Second, under the plain language of the statute, the 25% fee is payable to the attorney, not to the plaintiff. 820 ILCS 305/5(b) (West 2006); see Dierkes, 191 Ill. 2d at 329-30. “The second paragraph of section 5(b) contemplates a single recovery against a third party with the employee’s share of the attorney’s fee to be based on the part he recovers and the employer’s share of the fee to be based on the part he recovers. While the employee’s counsel is entitled to a part of his fee from the employee and a part from the employer, the total fee is in essence a single fee based on the single recovery from the third party.” Reno, 27 Ill. 2d at 248-49.

Had plaintiff recovered $250,000 from a fully insured third-party motorist, he would have received the same $87,411.67 after deducting the employer’s workers’ compensation lien. Both plaintiff and his employer would have had to pay a fee to plaintiffs attorney based on the amount recovered by each of them. Plaintiff is in no better or worse position than he would have been in had he received a recovery from a responsible third party.
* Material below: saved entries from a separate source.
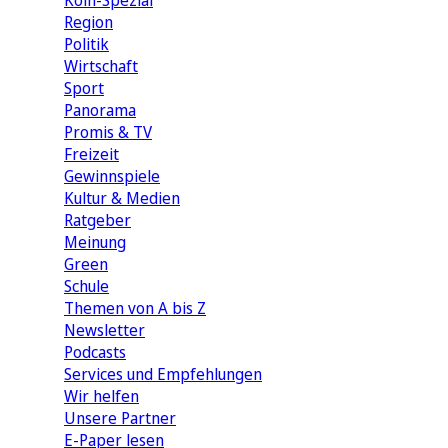
Köln-Spezial
Region
Politik
Wirtschaft
Sport
Panorama
Promis & TV
Freizeit
Gewinnspiele
Kultur & Medien
Ratgeber
Meinung
Green
Schule
Themen von A bis Z
Newsletter
Podcasts
Services und Empfehlungen
Wir helfen
Unsere Partner
E-Paper lesen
There is no statutory or contractual basis to compel Pekin to pay an attorney fee in the amount of 25% of its contractual setoff where no third-party claim has been filed. Our holding is consistent with Illinois’ longstanding adherence to the “American Rule” whereby a successful party generally is responsible for his or her own attorney fees in the absence of a statute or contractual agreement allowing the recovery of fees. Duignan v. Lincoln Towers Insurance Agency, Inc., 282 Ill. App. 3d 262, 268 (1996).

Under the auto policy, Pekin is entitled to a setoff of the full amount of workers’ compensation benefits paid to plaintiff, without deducting 25% for attorney fees.

CONCLUSION

For the foregoing reasons, we reverse the judgment of the appellate court and affirm the judgment of the circuit court dismissing plaintiffs complaint for declaratory judgment.

Appellate court judgment reversed; circuit court judgment affirmed. 
      
      Section 5(b) would permit plaintiffs attorney to receive 25% of plaintiffs workers’ compensation benefit, which in this case would be 25% of $162,588.33, or $40,647. Whether due to miscalculation or typographical error, plaintiff requested $40,467.